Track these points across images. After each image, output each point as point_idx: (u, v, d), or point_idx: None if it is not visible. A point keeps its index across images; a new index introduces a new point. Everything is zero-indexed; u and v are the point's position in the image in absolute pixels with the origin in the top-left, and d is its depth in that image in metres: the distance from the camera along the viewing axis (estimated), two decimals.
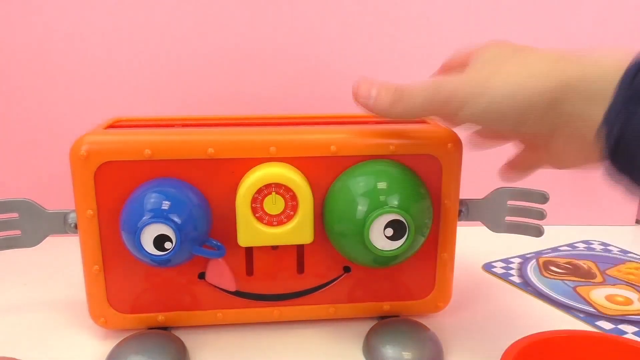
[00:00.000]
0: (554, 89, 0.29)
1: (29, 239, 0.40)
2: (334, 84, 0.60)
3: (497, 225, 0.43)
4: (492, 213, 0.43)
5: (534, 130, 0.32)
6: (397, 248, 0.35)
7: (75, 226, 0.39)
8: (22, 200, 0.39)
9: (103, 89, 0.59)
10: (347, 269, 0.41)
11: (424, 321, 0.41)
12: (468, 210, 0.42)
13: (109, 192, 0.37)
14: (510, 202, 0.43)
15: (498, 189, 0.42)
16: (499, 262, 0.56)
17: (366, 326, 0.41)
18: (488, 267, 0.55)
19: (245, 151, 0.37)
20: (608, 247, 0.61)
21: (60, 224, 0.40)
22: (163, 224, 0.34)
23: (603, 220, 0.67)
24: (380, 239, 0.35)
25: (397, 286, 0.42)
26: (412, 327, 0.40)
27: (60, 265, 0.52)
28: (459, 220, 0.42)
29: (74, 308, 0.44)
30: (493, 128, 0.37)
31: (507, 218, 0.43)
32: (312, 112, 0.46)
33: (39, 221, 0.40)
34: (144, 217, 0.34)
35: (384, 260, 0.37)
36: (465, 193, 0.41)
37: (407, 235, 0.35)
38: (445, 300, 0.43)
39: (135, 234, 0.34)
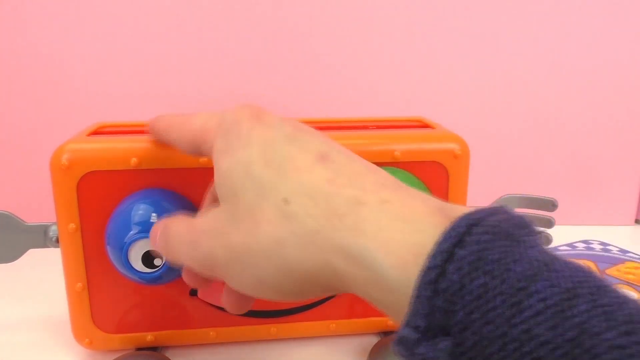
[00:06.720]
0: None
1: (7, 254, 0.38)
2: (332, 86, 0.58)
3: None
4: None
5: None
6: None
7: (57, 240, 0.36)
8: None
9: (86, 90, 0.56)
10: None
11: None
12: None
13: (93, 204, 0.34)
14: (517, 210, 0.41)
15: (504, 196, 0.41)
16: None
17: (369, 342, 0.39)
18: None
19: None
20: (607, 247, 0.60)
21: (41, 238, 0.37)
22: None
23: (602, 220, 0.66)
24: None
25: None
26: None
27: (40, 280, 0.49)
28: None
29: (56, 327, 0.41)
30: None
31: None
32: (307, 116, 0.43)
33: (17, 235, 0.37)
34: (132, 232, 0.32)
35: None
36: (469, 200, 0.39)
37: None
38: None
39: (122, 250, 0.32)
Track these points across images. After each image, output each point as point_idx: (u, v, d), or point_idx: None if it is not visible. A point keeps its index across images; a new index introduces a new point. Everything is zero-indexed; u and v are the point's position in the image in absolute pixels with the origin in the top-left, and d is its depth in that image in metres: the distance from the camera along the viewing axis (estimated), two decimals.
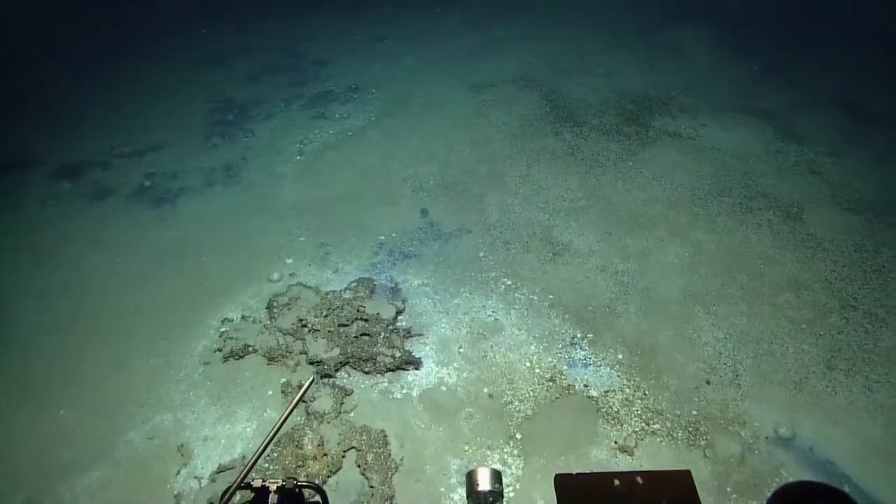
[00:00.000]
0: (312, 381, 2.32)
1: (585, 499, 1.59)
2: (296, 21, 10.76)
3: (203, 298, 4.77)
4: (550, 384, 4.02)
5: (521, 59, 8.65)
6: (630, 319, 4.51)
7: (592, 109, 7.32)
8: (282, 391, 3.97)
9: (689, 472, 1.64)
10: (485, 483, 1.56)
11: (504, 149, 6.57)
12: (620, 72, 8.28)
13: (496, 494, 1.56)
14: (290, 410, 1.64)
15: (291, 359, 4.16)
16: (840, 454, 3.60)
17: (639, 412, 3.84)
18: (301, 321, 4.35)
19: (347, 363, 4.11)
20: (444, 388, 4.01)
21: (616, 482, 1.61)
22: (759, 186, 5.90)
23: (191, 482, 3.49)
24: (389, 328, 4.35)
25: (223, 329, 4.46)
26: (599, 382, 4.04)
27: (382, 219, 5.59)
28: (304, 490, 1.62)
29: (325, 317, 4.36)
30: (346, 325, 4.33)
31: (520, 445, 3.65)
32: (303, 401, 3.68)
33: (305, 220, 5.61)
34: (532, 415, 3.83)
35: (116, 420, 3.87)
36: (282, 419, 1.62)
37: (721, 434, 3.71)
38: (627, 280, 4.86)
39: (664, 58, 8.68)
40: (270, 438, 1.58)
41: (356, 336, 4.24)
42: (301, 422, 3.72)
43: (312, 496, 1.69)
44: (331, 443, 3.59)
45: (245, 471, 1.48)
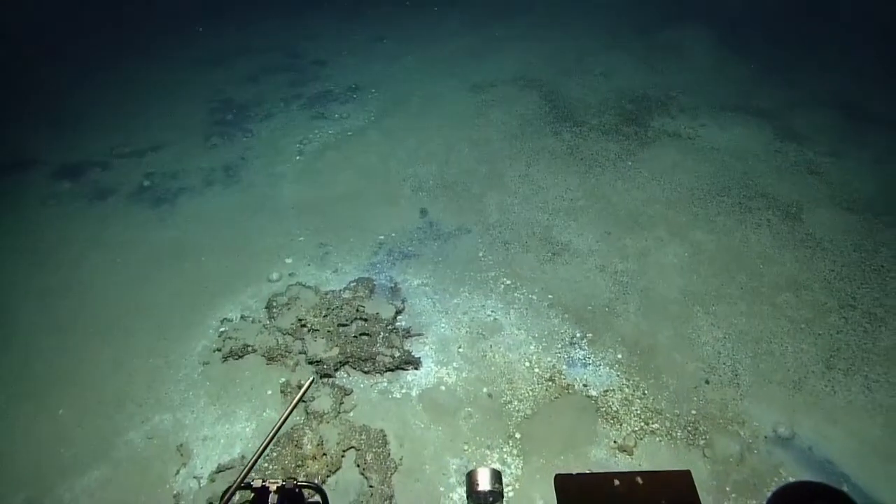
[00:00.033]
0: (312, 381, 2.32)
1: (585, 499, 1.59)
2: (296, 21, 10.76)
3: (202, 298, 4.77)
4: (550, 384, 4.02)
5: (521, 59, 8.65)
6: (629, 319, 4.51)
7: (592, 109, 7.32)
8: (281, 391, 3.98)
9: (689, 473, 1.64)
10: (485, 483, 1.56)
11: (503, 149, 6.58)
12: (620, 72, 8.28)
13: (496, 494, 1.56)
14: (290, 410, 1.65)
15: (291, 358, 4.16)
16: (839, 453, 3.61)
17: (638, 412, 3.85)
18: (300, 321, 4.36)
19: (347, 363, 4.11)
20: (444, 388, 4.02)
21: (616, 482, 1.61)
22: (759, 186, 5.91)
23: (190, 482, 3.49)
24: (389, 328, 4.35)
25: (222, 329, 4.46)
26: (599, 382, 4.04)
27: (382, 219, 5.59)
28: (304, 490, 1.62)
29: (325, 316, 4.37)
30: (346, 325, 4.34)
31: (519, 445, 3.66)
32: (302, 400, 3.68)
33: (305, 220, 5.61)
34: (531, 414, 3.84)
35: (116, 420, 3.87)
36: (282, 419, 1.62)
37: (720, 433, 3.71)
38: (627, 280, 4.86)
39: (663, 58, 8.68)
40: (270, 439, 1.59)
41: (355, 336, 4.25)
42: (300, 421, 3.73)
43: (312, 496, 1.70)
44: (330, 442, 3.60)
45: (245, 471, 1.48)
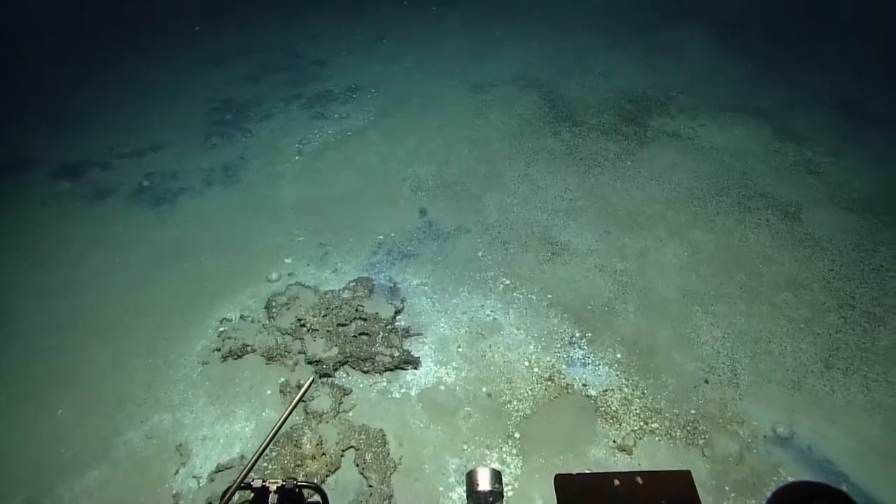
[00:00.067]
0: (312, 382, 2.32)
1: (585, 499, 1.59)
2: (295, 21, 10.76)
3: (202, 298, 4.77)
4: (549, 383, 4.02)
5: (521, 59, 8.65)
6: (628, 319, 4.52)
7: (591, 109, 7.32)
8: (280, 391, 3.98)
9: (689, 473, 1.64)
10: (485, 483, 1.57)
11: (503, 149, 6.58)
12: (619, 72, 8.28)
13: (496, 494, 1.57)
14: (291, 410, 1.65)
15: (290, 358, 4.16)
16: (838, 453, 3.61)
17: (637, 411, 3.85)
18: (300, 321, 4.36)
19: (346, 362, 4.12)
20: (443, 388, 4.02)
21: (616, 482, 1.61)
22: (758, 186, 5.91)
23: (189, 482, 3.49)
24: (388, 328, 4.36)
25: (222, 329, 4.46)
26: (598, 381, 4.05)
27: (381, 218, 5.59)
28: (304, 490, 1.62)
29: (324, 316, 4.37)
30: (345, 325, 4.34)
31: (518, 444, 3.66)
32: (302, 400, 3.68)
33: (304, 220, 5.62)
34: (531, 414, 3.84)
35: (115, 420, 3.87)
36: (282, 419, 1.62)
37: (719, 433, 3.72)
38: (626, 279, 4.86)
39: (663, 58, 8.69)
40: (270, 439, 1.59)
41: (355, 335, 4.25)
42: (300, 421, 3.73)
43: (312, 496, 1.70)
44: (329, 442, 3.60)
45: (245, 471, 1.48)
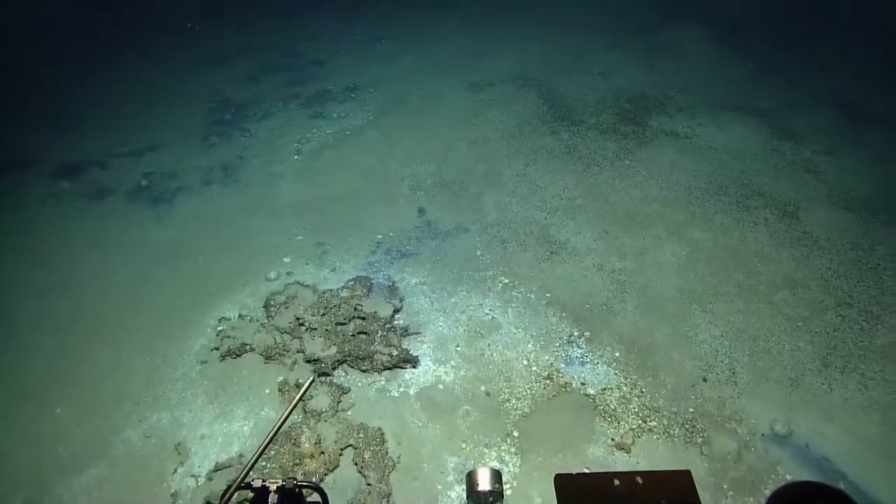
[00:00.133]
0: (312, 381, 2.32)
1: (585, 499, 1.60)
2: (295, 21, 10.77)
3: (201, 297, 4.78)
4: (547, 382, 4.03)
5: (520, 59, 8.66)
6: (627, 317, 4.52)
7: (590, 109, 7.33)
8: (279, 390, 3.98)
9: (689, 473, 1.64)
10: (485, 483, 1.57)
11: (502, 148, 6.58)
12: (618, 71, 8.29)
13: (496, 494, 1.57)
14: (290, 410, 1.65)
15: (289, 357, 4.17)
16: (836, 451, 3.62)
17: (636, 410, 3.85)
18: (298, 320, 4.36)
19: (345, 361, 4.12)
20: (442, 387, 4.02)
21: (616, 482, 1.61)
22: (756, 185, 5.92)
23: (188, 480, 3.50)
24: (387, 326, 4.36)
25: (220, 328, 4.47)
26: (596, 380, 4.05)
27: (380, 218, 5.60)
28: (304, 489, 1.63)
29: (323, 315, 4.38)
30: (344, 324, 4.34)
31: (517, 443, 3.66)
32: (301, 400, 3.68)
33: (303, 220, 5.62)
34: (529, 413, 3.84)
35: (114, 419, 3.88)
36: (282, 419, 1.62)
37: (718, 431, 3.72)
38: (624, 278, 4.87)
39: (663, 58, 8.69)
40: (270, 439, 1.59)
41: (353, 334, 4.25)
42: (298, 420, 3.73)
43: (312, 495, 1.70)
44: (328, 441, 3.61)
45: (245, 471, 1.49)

* * *

Exercise aim>
From the entries above, give again exactly the lines running from the line with "20: (608, 247, 0.61)" to the line with "32: (312, 112, 0.46)"; include both of those lines.

Solved exercise>
20: (608, 247, 0.61)
21: (60, 224, 0.40)
22: (163, 224, 0.34)
23: (603, 220, 0.67)
24: (380, 239, 0.35)
25: (397, 286, 0.42)
26: (412, 327, 0.40)
27: (60, 265, 0.52)
28: (459, 220, 0.42)
29: (74, 308, 0.44)
30: (493, 128, 0.37)
31: (507, 218, 0.43)
32: (312, 112, 0.46)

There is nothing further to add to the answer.